Quoted passage
=======

    I have to ask, though: what’s it with you and these weird, fated romance stories between deeply unlikely protagonists…? ;>.

    Also, to be horribly nitpicky, I think it’s only a cyclone which officially has an eye. Tornadoes are surely too small? or are you doing that deliberately, and assuming that she’s re-shaping the tornado?

  2. I’m glad you liked it. This was a plotted story, by the way, not one made up one sentence at a time – I don’t know if there is any difference in final product, but these are harder work!

    I propose “fated romance stories between deeply unlikely protagonists” is added to my “themes” for the next volume :). I do seem to have a fascination.

    I had no idea about eyes, storms, etc, but I have checked on wikipedia and there seems to be mounting evidence that tornadoes do have eyes, so I won’t have to change it. :) But I did no research beforehand…

  3. Great idea – really enjoyed my first read through.

    Loved the description of the storm and the surreal experience of the aftermath. Colour and flavour is great both word-wise (‘happy as a shrimp’) and conceptually (draw out the sound from silent things…).

    Enjoyed the focus on the sounds in the ensuing silence (but I found the mid-sentence exclamation marks after the sharp sounds very disturbing) ad the description of the girl.

    Thought you got the magical realism just right – enough to be clear in your intend but nothing explicit- the way I like it most: full of mystery.

    I found the confusion between a hurricanes eye (hour(s) long spell of clear skies and stillish air when you’re at the center of country sized storm) and the calm after the Tornado (a very fast moving very local disturbance with a very focussed dangerous eye) disorientating but it isn’t central to the ideas of the story and I got past it.

    Cool idea – difference and fey strangeness is at the central of romantic attraction – seems to me your ‘unlikely partners’ thematic is the central romantic theme.

    1. Ah, thank you for the kind words!

      I really really should have done some actual research about storm, eye, for the purpose of. I don’t quite know how to change it to fit (except for Doc’s suggestion to make the eye part of the mysticism of the girl), but will think on it!

      .

  4. I found this beautiful, eerie and magical. I love how you describe the storm and its electrifying qualities but say nothing about the feeling of meeting a new love – one description is subsumed in the other, which is lovely and poetic.
=======
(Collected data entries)
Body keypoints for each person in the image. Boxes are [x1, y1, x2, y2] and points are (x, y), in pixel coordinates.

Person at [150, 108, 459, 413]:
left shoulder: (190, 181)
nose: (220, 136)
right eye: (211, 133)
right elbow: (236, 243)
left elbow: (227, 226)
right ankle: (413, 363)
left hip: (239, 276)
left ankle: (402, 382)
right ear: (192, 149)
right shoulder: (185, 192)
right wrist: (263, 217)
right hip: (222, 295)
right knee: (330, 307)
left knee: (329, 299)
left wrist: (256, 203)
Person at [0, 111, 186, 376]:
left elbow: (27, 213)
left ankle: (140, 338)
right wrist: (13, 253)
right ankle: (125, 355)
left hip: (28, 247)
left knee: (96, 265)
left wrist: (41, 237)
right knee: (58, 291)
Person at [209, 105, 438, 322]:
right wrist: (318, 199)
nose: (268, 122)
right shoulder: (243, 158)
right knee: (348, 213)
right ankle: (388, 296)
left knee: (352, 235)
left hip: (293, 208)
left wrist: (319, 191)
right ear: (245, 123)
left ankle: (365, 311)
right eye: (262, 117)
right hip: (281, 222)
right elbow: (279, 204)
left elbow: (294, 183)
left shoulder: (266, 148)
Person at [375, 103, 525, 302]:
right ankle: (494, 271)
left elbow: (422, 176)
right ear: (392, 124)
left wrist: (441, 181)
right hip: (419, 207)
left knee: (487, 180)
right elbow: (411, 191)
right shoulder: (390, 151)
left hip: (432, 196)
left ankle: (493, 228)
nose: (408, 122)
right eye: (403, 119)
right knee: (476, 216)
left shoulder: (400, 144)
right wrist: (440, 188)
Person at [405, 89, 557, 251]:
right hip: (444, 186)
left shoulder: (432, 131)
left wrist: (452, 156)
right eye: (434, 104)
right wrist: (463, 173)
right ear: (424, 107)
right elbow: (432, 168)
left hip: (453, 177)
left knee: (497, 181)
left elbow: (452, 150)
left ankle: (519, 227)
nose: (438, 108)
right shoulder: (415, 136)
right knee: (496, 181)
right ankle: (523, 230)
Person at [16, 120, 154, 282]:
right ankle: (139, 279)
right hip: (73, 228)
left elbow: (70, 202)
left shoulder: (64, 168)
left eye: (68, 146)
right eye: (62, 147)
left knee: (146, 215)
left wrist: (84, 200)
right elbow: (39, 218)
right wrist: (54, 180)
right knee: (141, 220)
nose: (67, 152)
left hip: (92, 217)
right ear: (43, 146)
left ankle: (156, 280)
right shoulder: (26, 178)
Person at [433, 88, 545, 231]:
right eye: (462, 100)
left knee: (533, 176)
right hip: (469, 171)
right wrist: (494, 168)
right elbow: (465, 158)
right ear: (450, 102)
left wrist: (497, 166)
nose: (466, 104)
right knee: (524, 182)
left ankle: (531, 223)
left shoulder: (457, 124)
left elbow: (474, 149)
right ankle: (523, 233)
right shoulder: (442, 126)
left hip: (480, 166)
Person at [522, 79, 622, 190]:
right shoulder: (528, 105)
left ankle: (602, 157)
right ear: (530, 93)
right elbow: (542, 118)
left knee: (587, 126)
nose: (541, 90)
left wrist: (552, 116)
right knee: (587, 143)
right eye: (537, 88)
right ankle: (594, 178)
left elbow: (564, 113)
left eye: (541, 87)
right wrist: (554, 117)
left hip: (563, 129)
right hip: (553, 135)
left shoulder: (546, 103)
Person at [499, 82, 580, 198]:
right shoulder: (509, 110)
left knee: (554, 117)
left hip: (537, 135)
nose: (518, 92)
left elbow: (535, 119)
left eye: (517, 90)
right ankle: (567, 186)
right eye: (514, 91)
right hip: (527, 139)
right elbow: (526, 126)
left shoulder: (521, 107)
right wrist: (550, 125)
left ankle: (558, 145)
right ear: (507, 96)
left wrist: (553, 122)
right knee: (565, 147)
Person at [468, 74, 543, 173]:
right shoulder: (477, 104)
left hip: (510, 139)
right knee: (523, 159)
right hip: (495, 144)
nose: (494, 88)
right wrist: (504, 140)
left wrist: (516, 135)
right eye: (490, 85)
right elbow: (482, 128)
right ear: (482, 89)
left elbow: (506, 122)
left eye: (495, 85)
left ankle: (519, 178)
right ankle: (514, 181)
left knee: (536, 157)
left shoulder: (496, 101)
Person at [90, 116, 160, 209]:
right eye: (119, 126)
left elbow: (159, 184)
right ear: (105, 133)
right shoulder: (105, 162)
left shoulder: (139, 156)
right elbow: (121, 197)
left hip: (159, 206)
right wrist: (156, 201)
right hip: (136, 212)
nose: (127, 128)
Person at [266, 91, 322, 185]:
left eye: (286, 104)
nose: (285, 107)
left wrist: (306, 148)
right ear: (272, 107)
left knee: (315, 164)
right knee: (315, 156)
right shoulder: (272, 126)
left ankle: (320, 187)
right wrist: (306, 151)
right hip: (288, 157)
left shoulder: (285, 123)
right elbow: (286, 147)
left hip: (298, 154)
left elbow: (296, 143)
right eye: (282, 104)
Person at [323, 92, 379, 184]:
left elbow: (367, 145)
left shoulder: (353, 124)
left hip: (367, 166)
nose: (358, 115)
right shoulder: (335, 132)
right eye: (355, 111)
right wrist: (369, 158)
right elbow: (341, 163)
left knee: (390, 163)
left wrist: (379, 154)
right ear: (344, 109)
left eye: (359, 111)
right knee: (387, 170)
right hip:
=======
Exercise set
1) In the comments on the storm story, what did the story's author find on Wikipedia about tornadoes?
2) Please carry on the comment thread about the storm story from its final sentence.

Answers provided
1) There seems to be mounting evidence that tornadoes do have eyes.

2)
    You create the country scene beautifully with bits like “The air tasted of dust and rhubarb crumble”. I also really liked “moving toward me like a feral cat”, “There is nothing in the world as loud as a tornado. It draws out the sound from silent things” and “Outside, the storm dissolved into a thousand dust devils, hovering just out of sight.”

    The story has an epic quality. Thanks.

  5. This is a “how I met your mother” story, in which Our Hero hides from a tornado. When he comes out of the cellar he discovers the person who would become the mother in the kitchen, wearing gathered up clothes and eating food that had been left in the kitchen. The conclusion I reach is that she rode along on the tornado, and was deposited at the house.

    Great piece! I enjoyed it a lot. My favourite bits: everything is understated, and then the storm hits with this great line:
    > It draws out the sound from silent things:
    The fearsomeness of the storm is well described and controlled. Ditto with the return to (relative) normality when the storm leaves.

    My one concern isn’t a writing concern: it’s the eye of the storm thing. But it’s already been mentioned by others.

    Good piece.

    1. It is again really interesting how you get a slightly different, but still valid, spin on the story – my intention was that she was a “storm walker” of some sort, that she walked/moved with the storm, at its centre, all her life – until she met her love….

      thanks for the alternative viewpoint, always appreciated!